What, if any, is the mandate that GEAPP’s backers have given it? Is the mandate country specific or is it an umbrella mandate?
It is an umbrella mandate. Our mandate today is basically on four different elements that we are pursuing. One is about decentralized renewables. Just agriculture alone can give you 150GW of decentralized renewables. It also has a social angle. Farmers start getting power during the day, most discoms give it during the night. Also, the cost to the state government, which subsidizes agriculture, goes down significantly.
Our second focus is battery energy storage. The government’s own assessment is that they need 50GW of battery storage by 2030. The third body of work is electric mobility, looking at public transport, particularly seeing how we can create mechanisms along with the government of India, so that large flows of private investment can come into this sector.The fourth one is an innovation fund.

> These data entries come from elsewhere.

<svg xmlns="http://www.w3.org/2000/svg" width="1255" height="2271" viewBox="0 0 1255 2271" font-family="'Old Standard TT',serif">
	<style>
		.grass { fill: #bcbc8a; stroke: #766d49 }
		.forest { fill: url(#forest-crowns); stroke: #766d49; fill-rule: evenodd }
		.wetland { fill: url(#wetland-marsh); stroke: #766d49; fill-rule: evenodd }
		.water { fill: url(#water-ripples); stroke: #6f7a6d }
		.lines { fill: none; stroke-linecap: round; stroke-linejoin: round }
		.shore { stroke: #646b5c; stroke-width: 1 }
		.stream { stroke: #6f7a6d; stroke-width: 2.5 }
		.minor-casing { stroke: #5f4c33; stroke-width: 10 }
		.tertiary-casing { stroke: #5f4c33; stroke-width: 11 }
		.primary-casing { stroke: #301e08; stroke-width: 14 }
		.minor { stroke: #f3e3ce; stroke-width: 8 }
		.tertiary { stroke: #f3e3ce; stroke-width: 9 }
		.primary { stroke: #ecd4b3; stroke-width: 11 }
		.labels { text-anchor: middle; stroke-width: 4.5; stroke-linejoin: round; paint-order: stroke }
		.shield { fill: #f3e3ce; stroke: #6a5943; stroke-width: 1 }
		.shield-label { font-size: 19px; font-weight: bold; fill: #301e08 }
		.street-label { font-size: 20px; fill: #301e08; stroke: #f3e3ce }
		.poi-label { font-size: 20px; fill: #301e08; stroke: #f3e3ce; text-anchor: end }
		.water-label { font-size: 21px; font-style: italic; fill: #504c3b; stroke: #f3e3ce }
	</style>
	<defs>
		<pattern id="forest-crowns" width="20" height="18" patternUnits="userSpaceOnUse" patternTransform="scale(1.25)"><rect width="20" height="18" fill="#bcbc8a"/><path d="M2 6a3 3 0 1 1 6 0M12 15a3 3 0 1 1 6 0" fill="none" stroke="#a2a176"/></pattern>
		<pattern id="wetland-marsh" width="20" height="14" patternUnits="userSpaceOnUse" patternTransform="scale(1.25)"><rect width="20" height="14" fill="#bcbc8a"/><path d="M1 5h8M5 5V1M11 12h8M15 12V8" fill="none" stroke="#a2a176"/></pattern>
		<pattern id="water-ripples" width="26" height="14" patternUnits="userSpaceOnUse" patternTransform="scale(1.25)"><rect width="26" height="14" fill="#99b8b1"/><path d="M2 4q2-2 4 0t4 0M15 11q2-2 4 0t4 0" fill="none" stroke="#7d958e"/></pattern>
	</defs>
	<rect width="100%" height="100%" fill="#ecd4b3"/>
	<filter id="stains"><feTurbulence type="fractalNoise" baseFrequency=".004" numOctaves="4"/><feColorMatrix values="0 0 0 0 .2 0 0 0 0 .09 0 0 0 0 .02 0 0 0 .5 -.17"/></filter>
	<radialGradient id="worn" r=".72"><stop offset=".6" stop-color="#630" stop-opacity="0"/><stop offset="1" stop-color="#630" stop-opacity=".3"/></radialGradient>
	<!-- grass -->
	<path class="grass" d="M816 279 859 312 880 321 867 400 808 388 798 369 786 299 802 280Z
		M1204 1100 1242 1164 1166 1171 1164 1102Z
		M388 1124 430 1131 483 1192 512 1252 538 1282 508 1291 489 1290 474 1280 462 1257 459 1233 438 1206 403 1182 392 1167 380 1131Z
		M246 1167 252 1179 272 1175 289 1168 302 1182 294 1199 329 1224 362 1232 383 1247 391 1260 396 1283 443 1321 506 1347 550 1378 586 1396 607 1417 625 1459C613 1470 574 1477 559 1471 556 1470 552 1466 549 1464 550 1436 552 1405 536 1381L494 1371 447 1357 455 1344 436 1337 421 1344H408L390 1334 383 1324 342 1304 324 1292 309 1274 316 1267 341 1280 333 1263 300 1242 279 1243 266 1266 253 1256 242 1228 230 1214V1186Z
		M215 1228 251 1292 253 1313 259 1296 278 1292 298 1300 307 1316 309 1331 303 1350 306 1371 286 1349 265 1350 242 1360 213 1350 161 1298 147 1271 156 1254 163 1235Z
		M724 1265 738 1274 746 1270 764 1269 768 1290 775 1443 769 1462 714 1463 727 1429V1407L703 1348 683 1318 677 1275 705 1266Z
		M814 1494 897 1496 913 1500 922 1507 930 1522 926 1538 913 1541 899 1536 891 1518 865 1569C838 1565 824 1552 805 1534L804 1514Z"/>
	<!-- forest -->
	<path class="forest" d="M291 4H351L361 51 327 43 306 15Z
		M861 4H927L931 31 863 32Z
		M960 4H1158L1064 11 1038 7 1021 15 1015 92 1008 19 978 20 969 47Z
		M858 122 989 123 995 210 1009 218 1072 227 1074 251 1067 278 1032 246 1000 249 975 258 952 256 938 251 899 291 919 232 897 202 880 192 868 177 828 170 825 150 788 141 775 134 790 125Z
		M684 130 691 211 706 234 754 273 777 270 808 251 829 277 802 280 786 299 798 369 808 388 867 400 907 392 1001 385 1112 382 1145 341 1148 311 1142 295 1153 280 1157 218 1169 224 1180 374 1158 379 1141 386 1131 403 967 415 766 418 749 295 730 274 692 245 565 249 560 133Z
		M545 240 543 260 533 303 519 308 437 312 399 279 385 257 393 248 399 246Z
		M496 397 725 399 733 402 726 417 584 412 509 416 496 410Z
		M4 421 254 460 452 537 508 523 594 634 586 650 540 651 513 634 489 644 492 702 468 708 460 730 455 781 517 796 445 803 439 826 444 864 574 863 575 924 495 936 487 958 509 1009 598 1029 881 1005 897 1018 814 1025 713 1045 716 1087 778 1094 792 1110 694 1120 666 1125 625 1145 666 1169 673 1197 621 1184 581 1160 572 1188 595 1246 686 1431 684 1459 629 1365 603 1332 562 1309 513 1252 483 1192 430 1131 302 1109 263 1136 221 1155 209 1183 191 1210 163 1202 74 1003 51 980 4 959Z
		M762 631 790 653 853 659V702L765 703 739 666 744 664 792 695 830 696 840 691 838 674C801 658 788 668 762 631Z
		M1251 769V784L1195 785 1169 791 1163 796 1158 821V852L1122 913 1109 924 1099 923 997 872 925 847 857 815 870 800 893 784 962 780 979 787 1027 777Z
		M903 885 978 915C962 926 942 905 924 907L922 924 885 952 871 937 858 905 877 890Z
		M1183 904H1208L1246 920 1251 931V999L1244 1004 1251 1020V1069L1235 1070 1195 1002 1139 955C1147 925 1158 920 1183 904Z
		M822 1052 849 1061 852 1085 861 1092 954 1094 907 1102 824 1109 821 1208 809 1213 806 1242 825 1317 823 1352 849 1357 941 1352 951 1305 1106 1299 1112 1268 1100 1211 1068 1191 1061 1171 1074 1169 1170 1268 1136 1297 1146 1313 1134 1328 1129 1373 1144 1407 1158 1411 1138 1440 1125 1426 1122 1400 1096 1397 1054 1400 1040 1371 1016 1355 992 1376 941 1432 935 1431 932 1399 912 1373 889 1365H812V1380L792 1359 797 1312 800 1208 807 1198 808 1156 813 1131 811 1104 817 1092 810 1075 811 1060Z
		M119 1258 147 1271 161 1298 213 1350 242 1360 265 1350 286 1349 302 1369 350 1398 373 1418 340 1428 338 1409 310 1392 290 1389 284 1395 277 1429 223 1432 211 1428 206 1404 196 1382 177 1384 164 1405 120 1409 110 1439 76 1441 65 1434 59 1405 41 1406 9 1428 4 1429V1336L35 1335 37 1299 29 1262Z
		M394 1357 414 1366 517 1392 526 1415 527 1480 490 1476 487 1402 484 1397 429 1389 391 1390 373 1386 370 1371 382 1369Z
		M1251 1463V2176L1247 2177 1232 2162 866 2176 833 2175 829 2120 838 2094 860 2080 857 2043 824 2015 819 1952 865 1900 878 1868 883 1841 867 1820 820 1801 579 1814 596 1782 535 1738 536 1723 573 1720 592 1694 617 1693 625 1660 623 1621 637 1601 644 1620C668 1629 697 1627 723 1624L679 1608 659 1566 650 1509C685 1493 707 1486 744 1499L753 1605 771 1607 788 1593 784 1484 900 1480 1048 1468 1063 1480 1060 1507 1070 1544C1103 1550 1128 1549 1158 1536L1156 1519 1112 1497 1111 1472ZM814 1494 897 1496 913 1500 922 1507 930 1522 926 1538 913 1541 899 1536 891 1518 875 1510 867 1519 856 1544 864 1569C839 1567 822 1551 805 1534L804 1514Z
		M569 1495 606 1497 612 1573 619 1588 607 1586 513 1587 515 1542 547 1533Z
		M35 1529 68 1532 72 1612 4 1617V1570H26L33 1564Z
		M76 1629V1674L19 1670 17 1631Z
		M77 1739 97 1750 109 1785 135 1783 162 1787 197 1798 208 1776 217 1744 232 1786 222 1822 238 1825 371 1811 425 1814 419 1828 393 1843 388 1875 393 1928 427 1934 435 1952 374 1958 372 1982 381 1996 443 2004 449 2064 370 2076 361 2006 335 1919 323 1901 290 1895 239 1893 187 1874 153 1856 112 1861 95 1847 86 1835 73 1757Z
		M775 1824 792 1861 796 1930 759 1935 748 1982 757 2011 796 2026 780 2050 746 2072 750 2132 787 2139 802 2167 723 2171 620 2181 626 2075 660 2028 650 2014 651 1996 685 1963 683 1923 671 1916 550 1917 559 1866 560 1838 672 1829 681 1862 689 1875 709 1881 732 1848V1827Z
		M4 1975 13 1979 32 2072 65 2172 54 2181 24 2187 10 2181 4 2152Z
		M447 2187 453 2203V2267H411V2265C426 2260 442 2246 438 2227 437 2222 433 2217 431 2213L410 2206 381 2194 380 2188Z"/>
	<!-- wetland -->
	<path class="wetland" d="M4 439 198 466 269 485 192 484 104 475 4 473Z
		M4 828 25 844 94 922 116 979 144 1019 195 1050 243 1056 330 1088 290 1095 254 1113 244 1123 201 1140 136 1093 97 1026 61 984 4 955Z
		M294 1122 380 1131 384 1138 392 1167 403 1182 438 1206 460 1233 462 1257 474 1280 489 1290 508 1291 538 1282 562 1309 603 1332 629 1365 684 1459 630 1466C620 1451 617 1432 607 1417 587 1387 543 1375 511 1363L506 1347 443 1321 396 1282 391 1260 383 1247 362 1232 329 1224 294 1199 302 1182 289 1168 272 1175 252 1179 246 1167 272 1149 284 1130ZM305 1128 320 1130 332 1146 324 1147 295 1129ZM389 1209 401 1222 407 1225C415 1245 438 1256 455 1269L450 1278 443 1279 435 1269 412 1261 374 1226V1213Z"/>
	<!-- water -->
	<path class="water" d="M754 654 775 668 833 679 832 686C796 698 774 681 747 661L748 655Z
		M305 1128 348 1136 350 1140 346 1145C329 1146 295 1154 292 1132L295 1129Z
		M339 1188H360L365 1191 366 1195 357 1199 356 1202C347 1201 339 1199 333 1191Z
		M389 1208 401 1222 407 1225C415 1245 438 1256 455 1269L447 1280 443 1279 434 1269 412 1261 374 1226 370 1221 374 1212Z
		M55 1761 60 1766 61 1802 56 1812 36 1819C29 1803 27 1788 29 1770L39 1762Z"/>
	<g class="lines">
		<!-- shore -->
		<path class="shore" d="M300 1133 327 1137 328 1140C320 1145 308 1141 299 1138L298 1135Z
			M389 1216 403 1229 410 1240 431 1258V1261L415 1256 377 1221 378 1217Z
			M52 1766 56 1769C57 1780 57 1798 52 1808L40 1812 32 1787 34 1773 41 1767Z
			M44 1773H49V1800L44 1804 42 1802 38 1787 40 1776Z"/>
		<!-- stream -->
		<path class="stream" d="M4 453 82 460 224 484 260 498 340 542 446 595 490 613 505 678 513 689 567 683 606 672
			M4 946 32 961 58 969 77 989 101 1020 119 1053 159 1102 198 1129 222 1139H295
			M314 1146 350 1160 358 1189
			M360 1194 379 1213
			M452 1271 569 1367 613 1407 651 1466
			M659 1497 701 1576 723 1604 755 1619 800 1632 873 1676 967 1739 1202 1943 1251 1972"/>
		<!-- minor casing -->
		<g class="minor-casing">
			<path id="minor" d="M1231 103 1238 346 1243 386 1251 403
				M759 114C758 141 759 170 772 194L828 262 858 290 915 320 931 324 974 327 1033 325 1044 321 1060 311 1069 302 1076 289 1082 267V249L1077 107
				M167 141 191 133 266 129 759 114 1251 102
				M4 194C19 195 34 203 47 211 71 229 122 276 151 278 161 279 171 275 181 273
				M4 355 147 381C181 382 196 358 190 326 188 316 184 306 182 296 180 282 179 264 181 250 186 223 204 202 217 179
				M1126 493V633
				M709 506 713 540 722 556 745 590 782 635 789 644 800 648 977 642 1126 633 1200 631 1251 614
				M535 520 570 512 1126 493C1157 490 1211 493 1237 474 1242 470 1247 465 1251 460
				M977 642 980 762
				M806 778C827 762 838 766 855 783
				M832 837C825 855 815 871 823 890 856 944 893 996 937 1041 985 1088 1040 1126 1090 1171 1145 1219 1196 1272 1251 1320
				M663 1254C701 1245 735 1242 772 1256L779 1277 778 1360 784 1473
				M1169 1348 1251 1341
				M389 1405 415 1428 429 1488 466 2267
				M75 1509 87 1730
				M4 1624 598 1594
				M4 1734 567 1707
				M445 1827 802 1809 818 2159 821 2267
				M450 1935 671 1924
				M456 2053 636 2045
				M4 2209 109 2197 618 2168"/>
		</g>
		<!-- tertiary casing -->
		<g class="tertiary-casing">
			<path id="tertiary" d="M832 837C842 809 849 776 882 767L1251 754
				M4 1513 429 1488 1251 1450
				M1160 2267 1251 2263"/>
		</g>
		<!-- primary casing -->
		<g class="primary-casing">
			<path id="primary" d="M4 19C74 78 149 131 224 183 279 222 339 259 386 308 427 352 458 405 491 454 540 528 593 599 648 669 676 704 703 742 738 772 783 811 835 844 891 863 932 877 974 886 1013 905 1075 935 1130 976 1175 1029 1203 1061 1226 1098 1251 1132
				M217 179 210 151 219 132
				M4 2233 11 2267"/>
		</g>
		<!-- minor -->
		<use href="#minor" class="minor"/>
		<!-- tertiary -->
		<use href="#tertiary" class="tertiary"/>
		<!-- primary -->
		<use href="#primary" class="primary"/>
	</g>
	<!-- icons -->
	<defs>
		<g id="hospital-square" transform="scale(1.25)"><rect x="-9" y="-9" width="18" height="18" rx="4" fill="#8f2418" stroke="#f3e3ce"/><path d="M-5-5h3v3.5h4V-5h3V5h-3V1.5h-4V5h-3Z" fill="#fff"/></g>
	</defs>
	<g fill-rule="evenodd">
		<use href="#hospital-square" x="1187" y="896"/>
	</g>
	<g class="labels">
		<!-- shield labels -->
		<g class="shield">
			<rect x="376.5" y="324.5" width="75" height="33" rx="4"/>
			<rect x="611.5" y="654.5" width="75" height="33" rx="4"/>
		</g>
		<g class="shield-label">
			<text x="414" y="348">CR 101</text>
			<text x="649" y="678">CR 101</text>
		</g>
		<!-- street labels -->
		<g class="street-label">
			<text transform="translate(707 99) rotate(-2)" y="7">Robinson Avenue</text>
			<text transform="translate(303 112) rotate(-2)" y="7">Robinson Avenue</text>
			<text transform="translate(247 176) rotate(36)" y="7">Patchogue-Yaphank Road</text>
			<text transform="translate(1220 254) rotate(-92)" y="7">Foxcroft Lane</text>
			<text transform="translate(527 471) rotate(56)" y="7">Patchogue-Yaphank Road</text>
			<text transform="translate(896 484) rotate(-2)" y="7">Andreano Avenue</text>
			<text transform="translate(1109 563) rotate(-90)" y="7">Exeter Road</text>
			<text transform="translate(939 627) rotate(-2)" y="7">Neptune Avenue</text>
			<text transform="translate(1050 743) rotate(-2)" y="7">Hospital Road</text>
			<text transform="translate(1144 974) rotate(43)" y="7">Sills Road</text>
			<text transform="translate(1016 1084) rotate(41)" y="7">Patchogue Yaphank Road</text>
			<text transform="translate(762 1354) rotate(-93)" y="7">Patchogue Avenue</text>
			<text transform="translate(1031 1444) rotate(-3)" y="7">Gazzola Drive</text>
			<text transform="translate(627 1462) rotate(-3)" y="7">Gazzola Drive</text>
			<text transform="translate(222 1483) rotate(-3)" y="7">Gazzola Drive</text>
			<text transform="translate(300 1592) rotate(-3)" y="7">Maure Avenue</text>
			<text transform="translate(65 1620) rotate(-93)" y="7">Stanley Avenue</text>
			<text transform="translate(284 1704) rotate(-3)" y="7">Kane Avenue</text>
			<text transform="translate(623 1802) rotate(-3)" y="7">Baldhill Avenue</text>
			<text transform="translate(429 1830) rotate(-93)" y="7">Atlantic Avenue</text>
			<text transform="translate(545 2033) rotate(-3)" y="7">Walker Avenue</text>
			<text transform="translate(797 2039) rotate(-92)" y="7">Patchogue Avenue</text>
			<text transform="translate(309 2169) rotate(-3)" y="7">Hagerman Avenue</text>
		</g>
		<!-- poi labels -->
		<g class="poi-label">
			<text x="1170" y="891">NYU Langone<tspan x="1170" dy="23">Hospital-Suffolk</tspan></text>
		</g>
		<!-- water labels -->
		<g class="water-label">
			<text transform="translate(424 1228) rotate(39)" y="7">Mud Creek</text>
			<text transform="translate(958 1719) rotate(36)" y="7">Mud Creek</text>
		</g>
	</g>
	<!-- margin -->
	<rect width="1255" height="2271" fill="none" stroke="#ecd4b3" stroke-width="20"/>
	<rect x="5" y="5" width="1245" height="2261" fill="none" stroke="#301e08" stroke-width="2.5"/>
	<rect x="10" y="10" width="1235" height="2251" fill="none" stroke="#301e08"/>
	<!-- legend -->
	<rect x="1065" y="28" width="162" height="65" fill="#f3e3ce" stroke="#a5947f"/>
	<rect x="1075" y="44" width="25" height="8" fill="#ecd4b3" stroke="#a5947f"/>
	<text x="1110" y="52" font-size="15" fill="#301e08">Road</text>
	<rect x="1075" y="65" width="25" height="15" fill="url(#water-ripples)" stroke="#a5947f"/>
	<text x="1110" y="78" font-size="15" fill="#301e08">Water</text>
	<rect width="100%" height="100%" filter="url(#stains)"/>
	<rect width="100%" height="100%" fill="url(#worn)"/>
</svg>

What is the sectoral split of the investments (renewable energy, battery energy storage and e-mobility) GEAPP is likely to make in India?
Roughly one-third each.
How big an opportunity does the sustainability space present in India? Is there a viable business case for sustainability yet?
Or do you think a tipping point is yet to be reached?
That’s exactly what our goal and goal in India is, to create these tipping points in sectors where commercial capital is still not going. For instance, in electric buses there is no private investment happening. We are trying to work with the government of India to put together a risk guarantee fund and recreating a SECI (Solar Energy Corporation of India) in transport.
Once that SECI in transport happens, there is a viable business case for private 5/5 investment in transport flowing. This sector needs massive investments. For example, just look at the 50,000 buses that the government of India is trying to convert. This itself will need about $10 billion of capital. Again, commercial capital is not going towards decentralised renewables.
Our vision is to create a business case which has reduced risk and a much better return and we hope to replicate the utility-scale solar story into decentralised renewables. The third case is the battery energy storage, which is costly. So, we are creating with the utility and the regulator a regulatory regime which can then help develop these business cases.